Лоренц снова смеётся.
— Потому что не можешь, — словив её полный непонимания взгляд, он рад продолжить. — Будь благочестивый отец Кристоф посговорчивее, ты уже давно бы обкатала этого молодого жеребца. Ну, расскажи мне, как ты трогала себя в своей келье, представляя его крепкое тело и то, на что оно способно? — Непонимание в глазах сестрицы сменяется злобой, а уголки губ, ранее едва заметно приподнятые в скептической ухмылке, ныне ползут вниз, уродуя маленький рот скорбными складками. — Но вот беда — наш добрый настоятель, в отличие от нас с тобой, истинно непогрешим. И своё поражение ты записываешь на счёт своего же благородства? Двойное лицемерие…
Впервые епископ пытает монахиню так изощрённо — одной лишь правдой. Он прав во всём. И почему же слабые люди так часто сами себя видят в свете более благородном, чем достойны того? Катарине очень обидно. Приняв сан, она добровольно приняла и отказ от мирской жизни, но так и не научилась блюсти обетов. Если бы она имела хоть десятую долю той стойкости, что есть у Шнайдера, её воля одержала бы верх над её слабостями. Если бы она имела хоть десятую долю той беспринципности, что есть у Лоренца, она бы отдалась слабостям, не стыдясь этого. Вместо того, чтобы сделать выбор — чьей дорогой идти, за кем следовать? — она мечется в неопределённости между страстями, стыдом и безутешностью. Две крупные слезинки срываются с каштановых ресниц и падают прямо в стакан, подёргивая пивную гладь еле различимыми кругами.
— Ну что ты… Не хотел тебя расстраивать. Полвека живу, а всё никак не привыкну к силе правды. Странные создания, эти люди, — Лоренц говорит о людях в третьем лице, будто сам к их числу себя не относит. Он притягивает монахиню ближе, позволяя ей носом уткнуться в его грудь. — Живут во лжи, а скажешь им об этом — обижаются.

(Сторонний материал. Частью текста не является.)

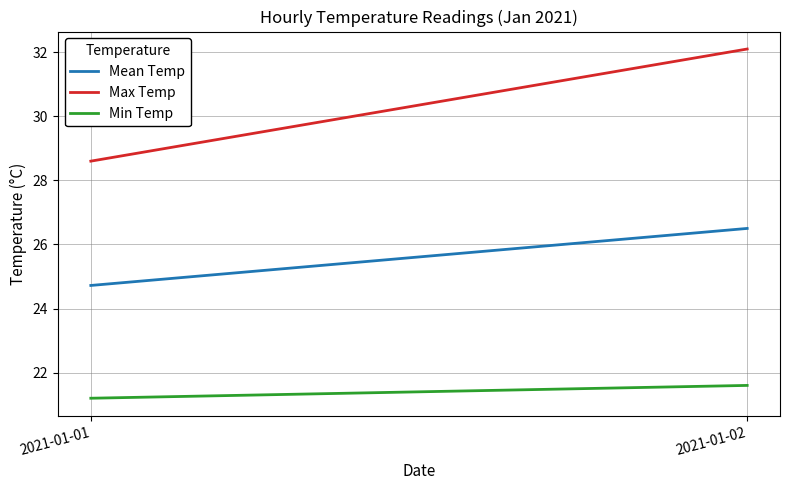

List the series in order of their peak value, lowest first.

Min Temp, Mean Temp, Max Temp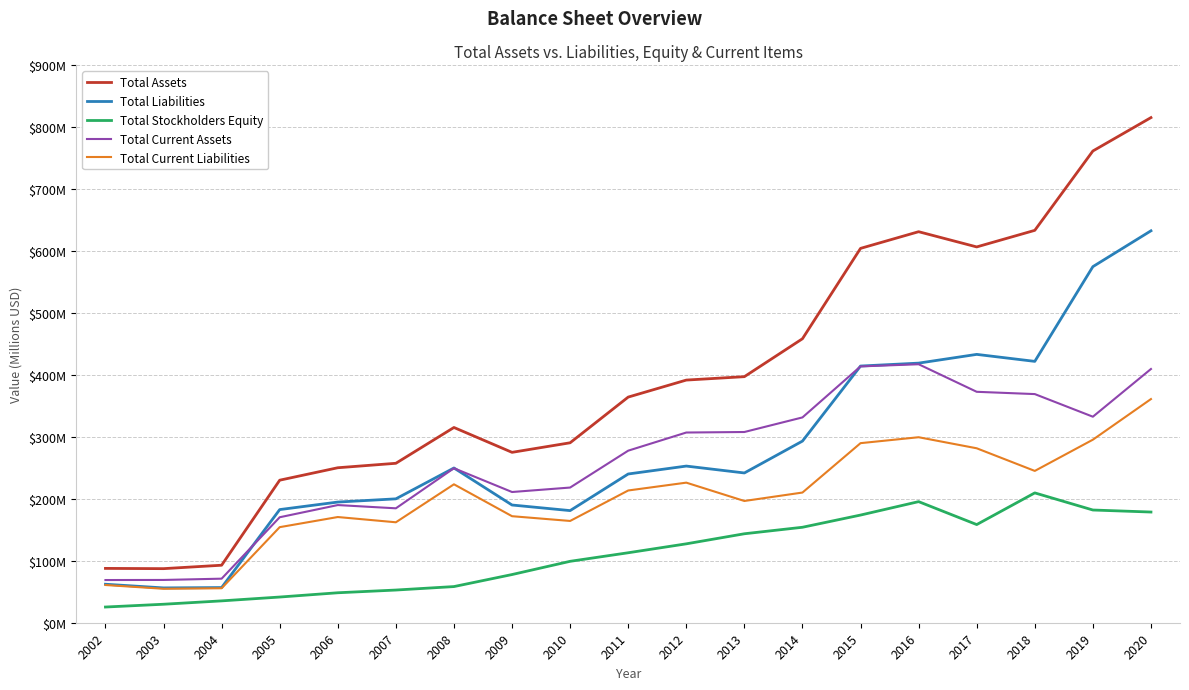

True or false: Total Assets has a value of 468.3 at 2020.

False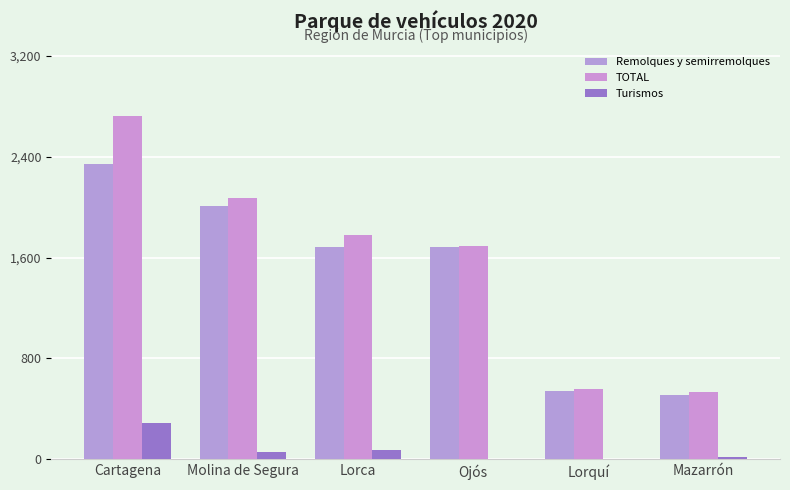

What are all the series names shown in the legend?

Remolques y semirremolques, TOTAL, Turismos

— Я не обижаюсь, господин епископ. Просто я очень устала…
— Понимаю, деточка, — Лоренц аккуратно отодвигает стаканы подальше, чтоб не мешали.
Он уже держит ладонь сестры в своей и ласково поглаживает горячие пальчики. Катарина горит: и от осознания своей ничтожности, и от стеснения. Она вся мокрая от пота, но Лоренца это похоже не особо пугает. Ещё никогда она, дрянная девчонка, покинутая всеми и выбравшая особенный путь, не чувствовала себя такой одинокой. Чёртов епископ каждым касанием, каждым поглаживанием лишь подчёркивает её одиночество и никчёмность. Доброй женщины из неё не вышло, доброй невесты Христовой — тоже. Маленькая потеряшка в объятиях тирана.
— С истеричкой Керпер более или менее разобрались, осталось вытащить твоего несчастного Шнайдера из лап жутких сектантов, — в голосе епископа нет сарказма, но его слова отдают насмешкой. Вдруг он обхватывает голову девушки ладонями, заставляя её повернуться к нему лицом. Он сосредоточенно смотрит в огромные тёмные глаза, блестящие, чуть красные. Склоняется так близко, отчего она начинает дышать часто-часто, не рискуя пошевелиться, и от её дыхания стёкла епископских очков запотевают. Кончиком своего длинного птичьего носа он касается её — вздёрнутого, чуть заострённого. — Завтра я напрошусь на аудиенцию к кардиналу и лично доложу, что в Аугсбурге всё спокойно… — он дышит прямо ей в лицо, и в его дыхании нет ничего, кроме пива. — Моё доброе имя будет восстановлено, а слава — преумножена. Враги будут повержены, а ты… Кэт… ты ни о чём не беспокойся…
Теперь сестра может чувствовать чужое пиво не только на запах, но и на вкус. Рот епископа, огромный и хищный, как она привыкла о нём думать, ложится поверх её маленьких сжатых губ, накрывая их полностью. Она ощущает, как в подмышках уже хлюпает, а по бёдрам бегут ручьи. Волосы на висках прилипли к коже, и сарафан прилип к спине. Ей так душно, так жарко, что она задыхается. Она хочет сделать вздох и приоткрывает губы, позволяя чужому языку по-свойски проникнуть в свой рот. Между ног печёт неимоверно — это епископ накрыл низ её живота своей ладонью. Её же ладонь покоится на его паху — её туда положил он же . Она хочет сжать руку в кулак, пнуть старикашку и бежать, а вместо этого мягко обхватывает внушительный твёрдый бугорок влажными пальцами и замирает в нерешительности.